> _Objetivo do exercício_: Reproduza sem alterações as linhas que vão do início até a linha que contém "13.1.8 r.8 13.1.8 r.8 13.1.8 r.8 13.1.8 r.8", incluindo ambas as extremidades. Deixe as imagens de fora da resposta.

> _Informações fornecidas_:
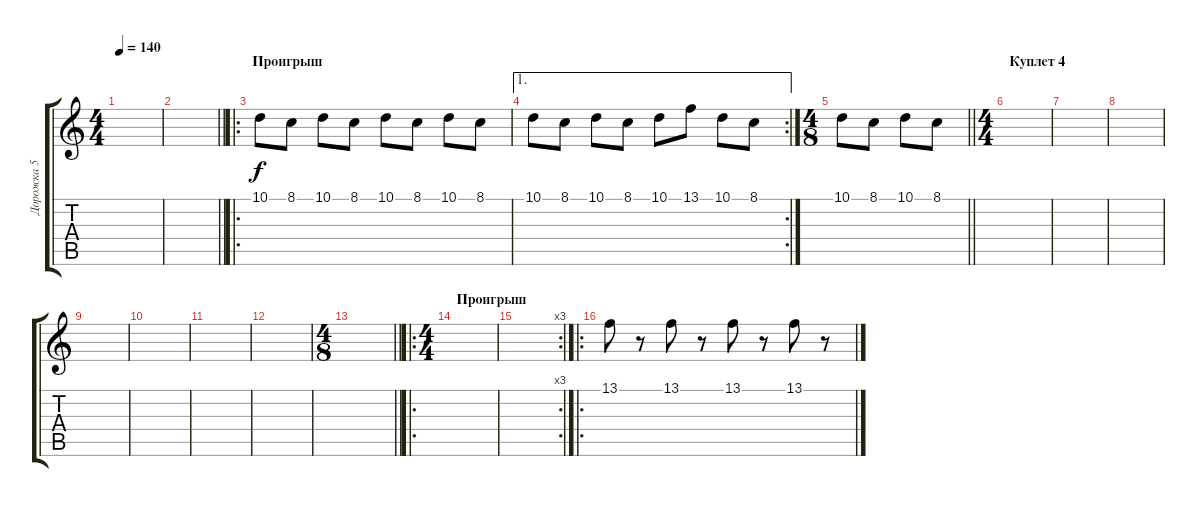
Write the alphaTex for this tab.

\track ("Дорожка 5" "Дорожка 5") {instrument flute}
\staff {score tabs}
\tuning (E4 B3 G3 D3 A2 E2) {hide}
\ts (4 4)
\tempo 140
\clef g2
\ks c
|
\barLineRight lightlight
|
\ro
\section ("" "Проигрыш")
10.1.8 8.1.8 10.1.8 8.1.8 10.1.8 8.1.8 10.1.8 8.1.8 |
\ae 1
\rc 2
10.1.8 8.1.8 10.1.8 8.1.8 10.1.8 13.1.8 10.1.8 8.1.8 |
\ts (4 8)
\barLineRight lightlight
10.1.8 8.1.8 10.1.8 8.1.8 |
\ts (4 4)
\section ("" "Куплет 4")
|
|
|
|
|
|
|
\ts (4 8)
\barLineRight lightlight
|
\ro
\ts (4 4)
\section ("" "Проигрыш")
|
\rc 3
|
\ro
13.1.8 r.8 13.1.8 r.8 13.1.8 r.8 13.1.8 r.8
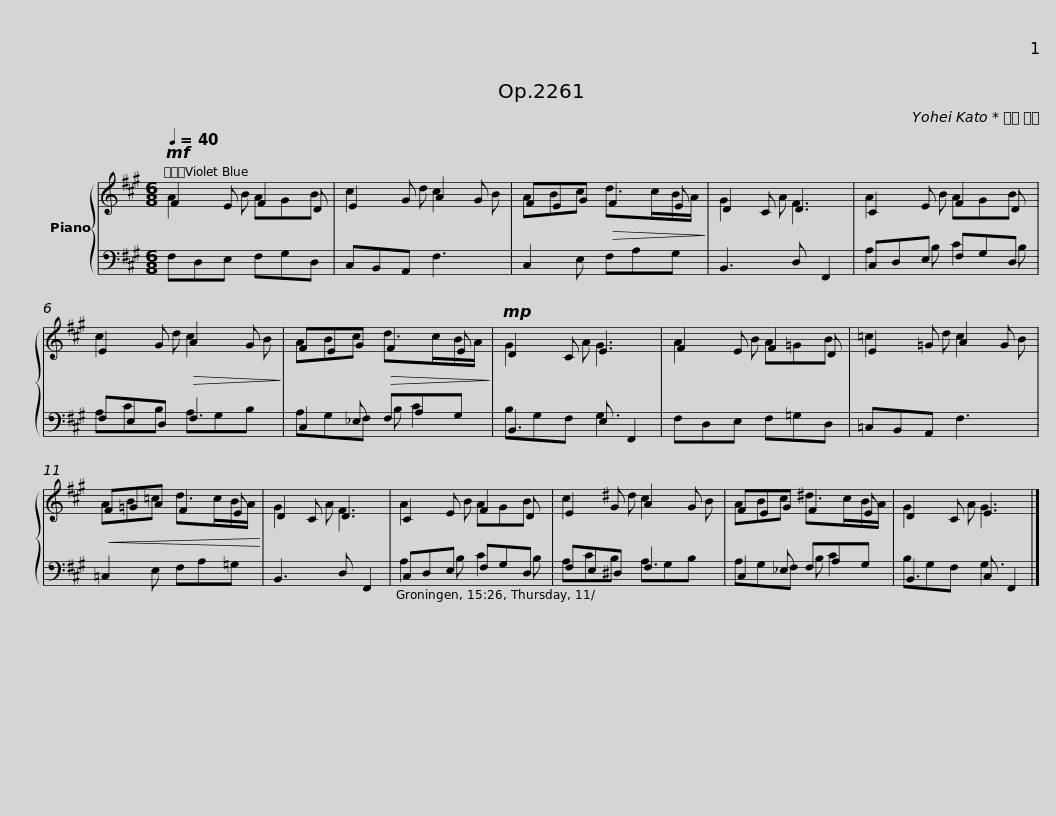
X:1
%%score { ( 1 2 ) | ( 3 4 ) }
L:1/8
Q:1/4=40
M:6/8
I:linebreak $
K:A
V:1 treble
V:2 treble
V:3 bass
V:4 bass
V:1
!mf! F2 E F2 D | E2 G A2 G | FEG!>(! F2 E!>)! | D2 C D3 |$ C2 E F2 D | %5
 E2 G!>(! A2 G!>)! | FEG!>(! F2 E!>)! |!mp! D2 C E3 |$ F2 E F2 D | E2 =G A2 G | %10
!<(! F=GA F2 E!<)! | D2 C D3 |$ C2 E F2 D | E2 G A2 G | FEG F2 E | %15
 D2 C E3 |] %16
V:2
 A2 B AGB | c2 d c2 B | ABc d>cB/A/ | G2 A F3 |$ A2 B AGB | %5
 c2 d c2 B | ABc d>cB/A/ | G2 A G3 |$ A2 B A=GB | =c2 d c2 B | %10
 AB=c d>cB/A/ | G2 A F3 |$ A2 B AGB | c2 ^d c2 B | ABc ^d>cB/A/ | %15
 G2 A G3 |] %16
V:3
 F,D,E, F,G,D, | C,B,,A,, F,3 | C,2 E, F,A,G, | B,,3 D, F,,2 |$ C,D,E, F,G,D, | %5
 F,E,D, F,3 | C,2 _E, F,A,G, | B,,3 E, F,,2 |$ F,D,E, F,=G,D, | =C,B,,A,, F,3 | %10
 =C,2 E, F,A,=G, | B,,3 D, F,,2 |$ C,D,E, F,G,D, | F,E,^D, F,3 | C,2 _E, F,A,G, | %15
 B,,3 C, F,,2 |] %16
V:4
 x6 | x6 | x6 | x6 |$ A,2 B, C2 B, | %5
 A,CB, A,G,B, | A,G,F, B, C2 | B,G,F, G,3 |$ x6 | x6 | %10
 x6 | x6 |$ A,2 B, C2 B, | A,CB, A,G,B, | A,G,F, B, C2 | %15
 B,G,F, G,3 |] %16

> _Resultado da tarefa_:
Write the alphaTex for this tab.

\track ("Дорожка 5" "Дорожка 5") {instrument flute}
\staff {score tabs}
\tuning (E4 B3 G3 D3 A2 E2) {hide}
\ts (4 4)
\tempo 140
\clef g2
\ks c
|
\barLineRight lightlight
|
\ro
\section ("" "Проигрыш")
10.1.8 8.1.8 10.1.8 8.1.8 10.1.8 8.1.8 10.1.8 8.1.8 |
\ae 1
\rc 2
10.1.8 8.1.8 10.1.8 8.1.8 10.1.8 13.1.8 10.1.8 8.1.8 |
\ts (4 8)
\barLineRight lightlight
10.1.8 8.1.8 10.1.8 8.1.8 |
\ts (4 4)
\section ("" "Куплет 4")
|
|
|
|
|
|
|
\ts (4 8)
\barLineRight lightlight
|
\ro
\ts (4 4)
\section ("" "Проигрыш")
|
\rc 3
|
\ro
13.1.8 r.8 13.1.8 r.8 13.1.8 r.8 13.1.8 r.8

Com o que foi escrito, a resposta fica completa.